Pisei no calo da democracia e ela gritou. O título desta coluna é, por si só, uma heresia constitucional — e talvez por isso mereça ser escrita. Afinal, estamos tão acostumados a tratar a democracia como dogma que esquecemos de fazer a pergunta mais incômoda: e se o problema não estiver fora dela, mas dentro?
Sim, é cláusula pétrea: todo cidadão tem direito ao voto. É o tipo de princípio constitucional que só de falar contra parece que um crime hediondo foi cometido. Mas isso não nos impede de refletir. Aliás, refletir sobre o que não pode ser mudado talvez seja o mais urgente dos exercícios políticos.

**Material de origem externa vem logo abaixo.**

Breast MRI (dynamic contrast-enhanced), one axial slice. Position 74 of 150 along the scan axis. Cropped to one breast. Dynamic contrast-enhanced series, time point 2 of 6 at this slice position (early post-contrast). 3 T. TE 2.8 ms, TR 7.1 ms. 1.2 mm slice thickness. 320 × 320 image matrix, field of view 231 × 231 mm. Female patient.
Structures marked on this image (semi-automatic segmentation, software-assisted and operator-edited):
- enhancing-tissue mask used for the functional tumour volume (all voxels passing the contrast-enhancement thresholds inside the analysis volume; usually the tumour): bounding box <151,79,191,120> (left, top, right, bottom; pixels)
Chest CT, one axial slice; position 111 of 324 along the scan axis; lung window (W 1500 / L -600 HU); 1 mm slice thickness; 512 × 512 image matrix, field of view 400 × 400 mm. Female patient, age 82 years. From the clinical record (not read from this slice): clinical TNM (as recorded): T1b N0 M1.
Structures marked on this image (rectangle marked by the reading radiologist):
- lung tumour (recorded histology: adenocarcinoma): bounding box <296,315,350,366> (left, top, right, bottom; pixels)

A provocação é direta: quem depende do Estado para sobreviver deve ter o mesmo peso de voto de quem sustenta esse Estado? Ou, em outras palavras mais cruas: quem vive de auxílio deveria ter direito de definir quem governa — e, por consequência, quem continuará pagando seu auxílio?

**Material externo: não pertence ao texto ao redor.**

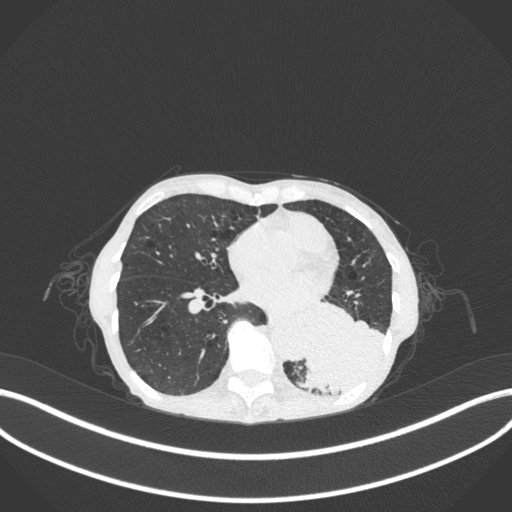
Chest CT, one axial slice. 120 kVp. Lung window (W 1500 / L -600 HU). 1 mm slice thickness. 512 × 512 image matrix, field of view 400 × 400 mm. Female patient, age 70 years. Case-level facts recorded for this patient, not image findings: clinical TNM (as recorded): T3 N0 M0.
Structures marked on this image (rectangle marked by the reading radiologist):
- lung tumour (recorded histology: small cell carcinoma): box from (x=301, y=289) to (x=388, y=399) px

Não, não estou propondo que se rasgue a Constituição e se crie um sistema de voto censitário à la século XIX. Estou apenas apontando o elefante gordo e bem alimentado na sala: a dependência estatal massiva cria uma democracia refém de quem distribui o pão. E quem distribui o pão, quase sempre, exige votos em troca. O voto como gratidão… ou chantagem?
Pense bem: o cidadão que não consegue se manter por meios próprios, que depende de um cartão do governo para comprar comida, que vive à sombra de políticas públicas para não cair no abismo — esse cidadão vota com liberdade ou com medo?
O auxílio emergencial, o Bolsa Família, o Auxílio Brasil, o nome muda, mas a lógica é a mesma: criar uma base eleitoral cativa, sustentada por uma dependência sistêmica. O voto deixa de ser uma expressão de liberdade para se tornar um reflexo de necessidade.
Claro, em tese, programas sociais são ferramentas de justiça distributiva. Em tese. Na prática, viraram plataformas de marketing político. E nesse mercado de votos, o pobre é o cliente mais fiel — não por ideologia, mas por sobrevivência. Vota com o estômago, não com a cabeça. Essa política assistencialista, alias, não tem lado. Surge com FHC, se consolida no governo lula e podem imaginar o Bolsonaro com aquela voz tosca dele falando: “Vamos manter o auxílio Brasil de R$ 600,00.”
Há quem diga que questionar isso é elitismo. Discordo. É apenas um convite à honestidade. Quando o Estado cria uma multidão de dependentes e, ao mesmo tempo, lhes concede o poder de perpetuar esse modelo, estamos praticando democracia ou apenas oficializando o clientelismo?
Não é coincidência que o político mais popular entre os mais pobres seja sempre o que promete manter ou aumentar os auxílios. É uma equação simples: quem precisa, apoia quem dá. O problema é que esse “dar” é um verbo conjugado com o dinheiro de quem trabalha — e, ironicamente, muitas vezes vota contra os próprios interesses econômicos por medo de parecer insensível.
E se o voto tivesse responsabilidade fiscal?
Imagine um sistema em que o voto viesse com responsabilidade anexa, em que o eleitor precisasse entender o custo daquilo que exige. Em que as promessas fossem acompanhadas de notas fiscais. Utopia? Provavelmente. Mas democracia sem responsabilidade é só populismo com eleições.
E antes que os defensores da Constituição levantem seus livros (com razão), faço um adendo: sei que essa ideia é inconstitucional. Inviável. Antidemocrática até a medula. Mas a Constituição de 88, com todo respeito, também é um festival de promessas sem orçamento. Garante moradia, saúde, educação, transporte, dignidade, sorrisos e unicórnios — mas não oferece mecanismos eficazes de cobrança. E isso, sim, é um problema real. Mas deixemos esse tema para outra coluna.
Ao fim, talvez não devêssemos perguntar se quem recebe auxílio deve votar, mas como garantir que esse voto não seja sequestrado por quem distribui os auxílios. O problema não está no eleitor pobre, mas na pobreza de debate sobre o papel do Estado e a perversão do voto como moeda de troca.
A democracia universal é linda no papel. Mas, no Brasil, ela é feita num papel que rasga fácil. O desafio não é restringir direitos — é garantir que eles não sejam usados como armadilha. Porque um voto dado por medo de perder o benefício é tão ilegítimo quanto um comprado com dinheiro vivo.
No fim, seguimos vivendo num país onde quem produz paga, quem não consegue se sustentar vota, e quem governa distribui — com o único objetivo de permanecer no cargo. Democracia? Talvez. Mas com gosto de chantagem e cheiro de dependência.